Exactly my idea and that’s what I did, open a ticket via email with the following subject: Resource request - Tunnel Interface (VTI)
I explained my motivations. I hope that community demand changes Mikrotik’s stance on the feature.
One of the main reasons is with Cloud providers too, we cannot use, for example, BGP with them and other small reasons.
Our case is the same, solving it paleatively with Linux, in my case I use Strongswan. But I would love to see it directly on RouterOS, it takes away one more point from my infrastructure to monitor and manage.
Yes, they told me it is not planned. At the moment, there is no plan to add this functionality,., but we will see if it can be supported in the future.
That was in june 2024.
And that has been the status for at least 10 years now.
There is IMHO a good reason Mikrotik should reconsider priority of adding VTI interfaces.
When considering HA interlinks of various public cloud services with on-premise components it’s mandatory (mandated by cloud providers) that you use dynamic routing in a form of BGP and it implies using route based IPsec tunnels implemented most often as VTIs.
For example on AWS template config for Mikrotik uses scary 0.0.0.0/0<=>0.0.0.0/0 policy due to missing VTI and AWS in their own words describe this solution as “workaround”. And this workaround allows only one (1!) such connection per device.
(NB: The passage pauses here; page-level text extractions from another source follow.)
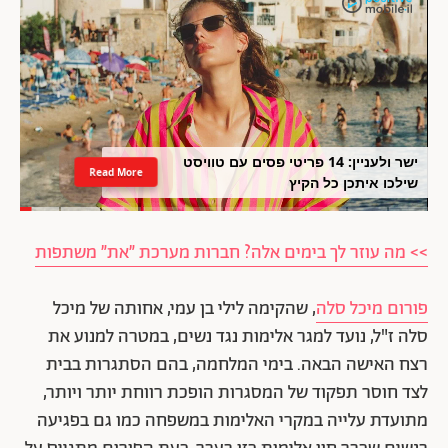
ישר ולעניין: 14 פריטי פסים עם טוויסט
Read More
שילכו איתכן כל הקיץ
>> מה עוזר לך בימים אלה? חברות מערכת ״את״ משתפות
פורום מיכל סלה
, שהקימה לילי בן עמי, אחותה של מיכל
סלה ז"ל, נועד למגר אלימות נגד נשים, במטרה למנוע את
רצח האישה הבאה. בימי המלחמה, בהם הסתגרות בבית
לצד חוסר תפקוד של המסגרות הופכת רווחת יותר ויותר,
מתועדת עלייה במקרי האלימות במשפחה כמו גם בפגיעה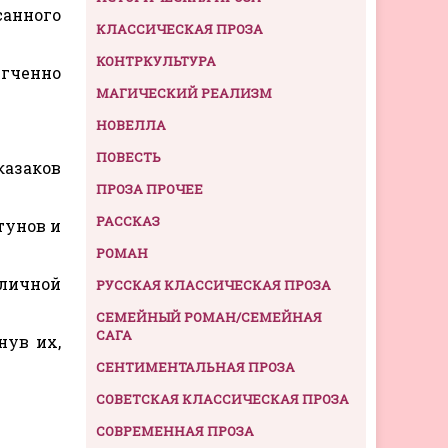
санного
КЛАССИЧЕСКАЯ ПРОЗА
КОНТРКУЛЬТУРА
егченно
МАГИЧЕСКИЙ РЕАЛИЗМ
НОВЕЛЛА
ПОВЕСТЬ
казаков
ПРОЗА ПРОЧЕЕ
РАССКАЗ
тунов и
РОМАН
зличной
РУССКАЯ КЛАССИЧЕСКАЯ ПРОЗА
СЕМЕЙНЫЙ РОМАН/СЕМЕЙНАЯ
САГА
нув их,
СЕНТИМЕНТАЛЬНАЯ ПРОЗА
СОВЕТСКАЯ КЛАССИЧЕСКАЯ ПРОЗА
СОВРЕМЕННАЯ ПРОЗА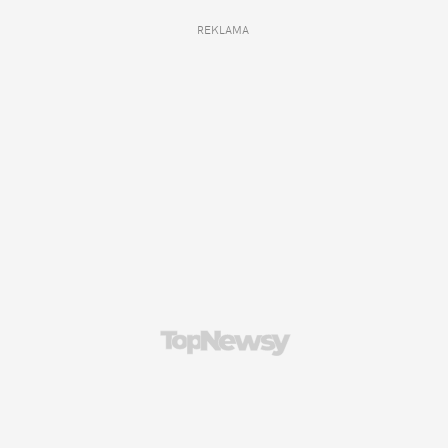
REKLAMA 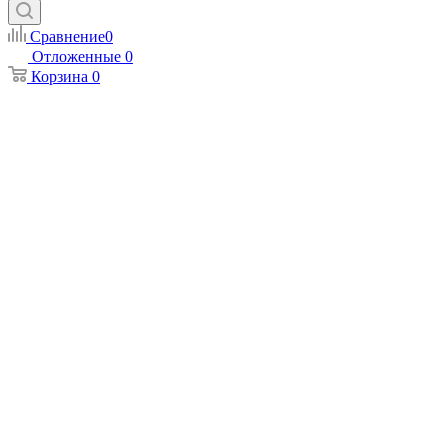
Сравнение
0
Отложенные
0
Корзина
0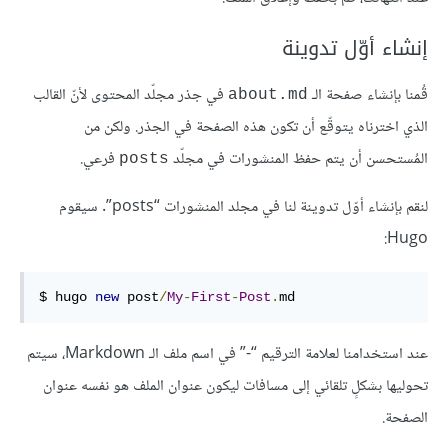
إنشاء أوّل تدوينة
قُمنا بإنشاء صفحة الـ
في جذر مجلّد المحتوى لأنّ القالب
about.md
الذي اخترناه يتوقّع أن تكون هذه الصفحة في الجذر. ولكن من
المُستحسن أن يتم حفظ المنشورات في مجلّد
فرعي.
posts
لنقم بإنشاء أوّل تدوينة لنا في مجلد المنشورات “posts”. سيقوم
Hugo:
$ hugo 
new
 post
/
My
-
First
-
Post
.
md
عند استخدامنا لعلامة الترقيم “-” في اسم ملف الـ Markdown، سيتم
تحوليها بشكلٍ تلقائي إلى مسافات ليكون عنوان الملف هو نفسه عنوان
الصفحة.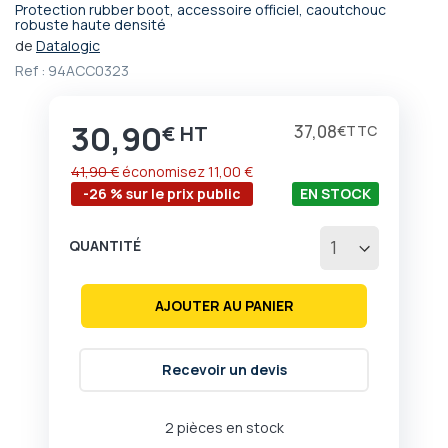
Protection rubber boot, accessoire officiel, caoutchouc
Passer
robuste haute densité
au
de
Datalogic
début
Ref :
94ACC0323
de
la
Galerie
30,90
Prix
37,08
€
€
d’images
41,90 €
économisez
11,00 €
-26 % sur le prix public
EN STOCK
QUANTITÉ
AJOUTER AU PANIER
Recevoir un devis
2 pièces en stock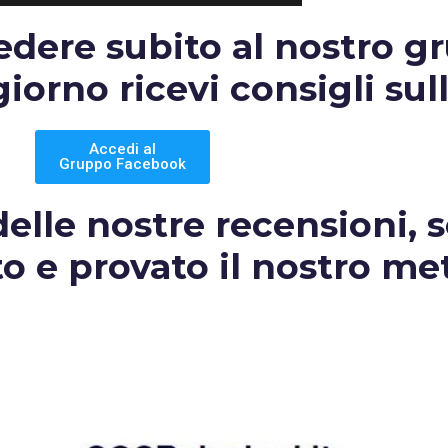
cedere subito al nostro g
orno ricevi consigli sull
Accedi al
Gruppo Facebook
elle nostre recensioni, s
to e provato il nostro me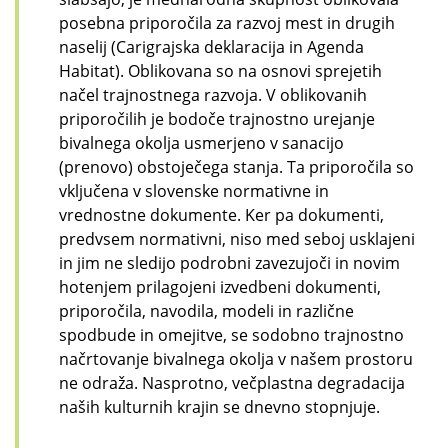
posebna priporočila za razvoj mest in drugih
naselij (Carigrajska deklaracija in Agenda
Habitat). Oblikovana so na osnovi sprejetih
načel trajnostnega razvoja. V oblikovanih
priporočilih je bodoče trajnostno urejanje
bivalnega okolja usmerjeno v sanacijo
(prenovo) obstoječega stanja. Ta priporočila so
vključena v slovenske normativne in
vrednostne dokumente. Ker pa dokumenti,
predvsem normativni, niso med seboj usklajeni
in jim ne sledijo podrobni zavezujoči in novim
hotenjem prilagojeni izvedbeni dokumenti,
priporočila, navodila, modeli in različne
spodbude in omejitve, se sodobno trajnostno
načrtovanje bivalnega okolja v našem prostoru
ne odraža. Nasprotno, večplastna degradacija
naših kulturnih krajin se dnevno stopnjuje.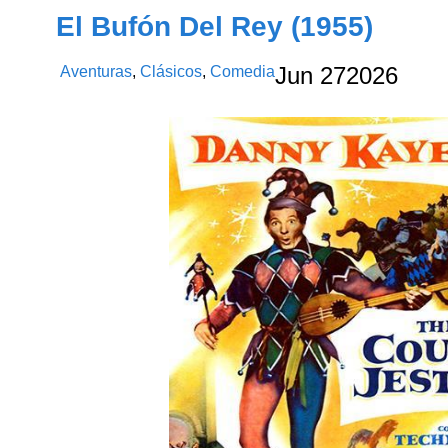
El Bufón Del Rey (1955)
Aventuras
,
Clásicos
,
Comedia
Jun
27
2026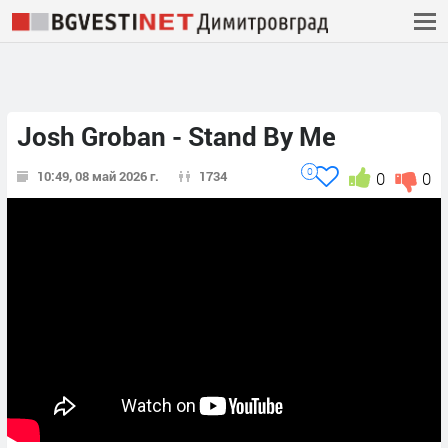
Josh Groban - Stand By Me
0
10:49, 08 май 2026 г.
1734
0
0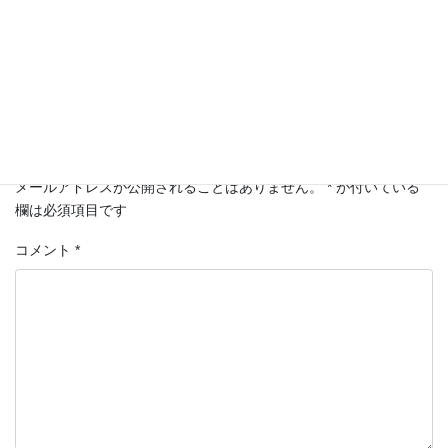
不動産
カテゴリー
コメントを残す
メールアドレスが公開されることはありません。
*
が付いている
欄は必須項目です
コメント
*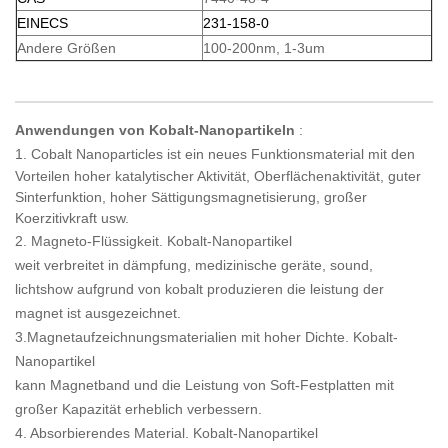
EINECS
231-158-0
Andere Größen
100-200nm, 1-3um
Anwendungen
von Kobalt-Nanopartikeln
:
1.
Cobalt Nanoparticles
ist ein neues Funktionsmaterial mit den
Vorteilen hoher katalytischer Aktivität, Oberflächenaktivität, guter
Sinterfunktion, hoher Sättigungsmagnetisierung, großer
Koerzitivkraft usw.
2. Magneto-Flüssigkeit.
Kobalt-Nanopartikel
weit verbreitet in dämpfung, medizinische geräte, sound,
lichtshow aufgrund von kobalt produzieren die leistung der
magnet ist ausgezeichnet.
3.Magnetaufzeichnungsmaterialien mit hoher Dichte.
Kobalt-
Nanopartikel
kann Magnetband und die Leistung von Soft-Festplatten mit
großer Kapazität erheblich verbessern.
4. Absorbierendes Material.
Kobalt-Nanopartikel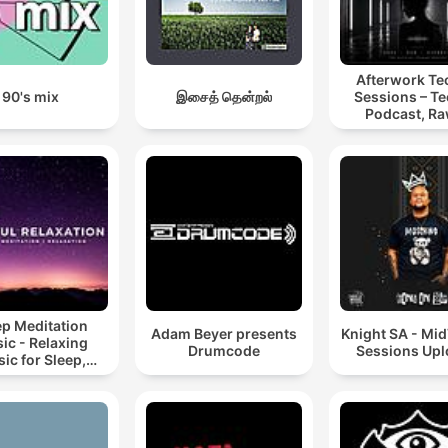
Afterwork T
90's mix
இசைத் தென்றல்
Sessions – T
Podcast, Ra
Hypnotic Te
Mixes
ep Meditation
Adam Beyer presents
Knight SA - Mi
ic - Relaxing
Drumcode
Sessions Up
ic for Sleep,
editation &
Relaxation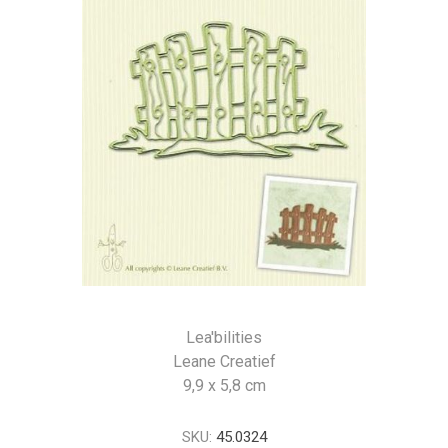
Lea'bilities
Leane Creatief
9,9 x 5,8 cm
SKU:
45.0324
AWS re:Post’s Article about BGP and Mikrotik
Please note I do not endorse any vendor just showing the one I had the most experience with. I also had the same problems with Azure and GCP.
It’s crazy to me that MikroTik has had VTI as a feature request for over a decade without any kind of official stance being posted about it. Something as simple as “this is impossible due to architectural limitations of RouterOS” would be better than prolonged silence.
That said, I couldn’t tell you the last time I built an IPsec tunnel. It’s been at least five years, if not longer. I’ve long since stopped using any products or services that don’t support WireGuard.
IPSec is still usable enough if you ask me. However without VTI? Not so much.
With acceleration the CPU gets offloaded, leaving high throughput and not so much strain on the CPU.
So why ditch IPSec? I only use Wireguard for my site-to-site because….. yes, you guessed it: lack of VTI.
In many cases, WireGuard outperforms or at least matches IPsec in throughput and latency even without the benefit of the hardware optimizations that IPsec enjoys, simply because WireGuard is a more lightweight protocol. I also like that it's less easily detected vs IPsec, which you know is a tunnel as soon as you sniff traffic.
If it seems like I'm trying to dissuade you from using IPsec, I'm not. I say use whatever works best for your particular situation. I just find that for my own use cases, WireGuard checks all the boxes and I love how easy it is to set up. We're in agreement that VTI would be a welcome addition to RouterOS's bag of tricks though.
Sure, whatever makes your heart beat. Heavy user of Wireguard here too. Very much like the protocol.
Especially for RoadWarrior applications I just love it because of its non-chatty and stateless nature.
Like a lot of people here I hope for years VTI will be implemented. However given the years long wish I doubt Mikrotik will implement it. Seems like a matter of principle that they don’t.
It depends on your work field if that is an option.
As a hobbyist, sure you can do that. In an environment where you decide what everyone has to conform to, you can as well.
But when you operate in a “professional” environment where other people pull the strings, and e.g. decide to use Azure cloud, or Cisco and similar network equipment, you will be laughed away with your Wireguard requirement.
Please grant this feature request, it’s been long 10 years since this request and we can’t peer to the cloud without doing extra work, our stack has been change significantly but still being haunted by some MT gears deployed in various spots in our network and sick and tired of deploying additional resource just to make this happen, I’m loosing hope honestly but I can’t sigh…
I would like to note that only yesterday, within a support ticket opened with MikroTik, I was informed about plans to implement VTI IPsec. As confirmation, I am attaching a screenshot of the communication with support.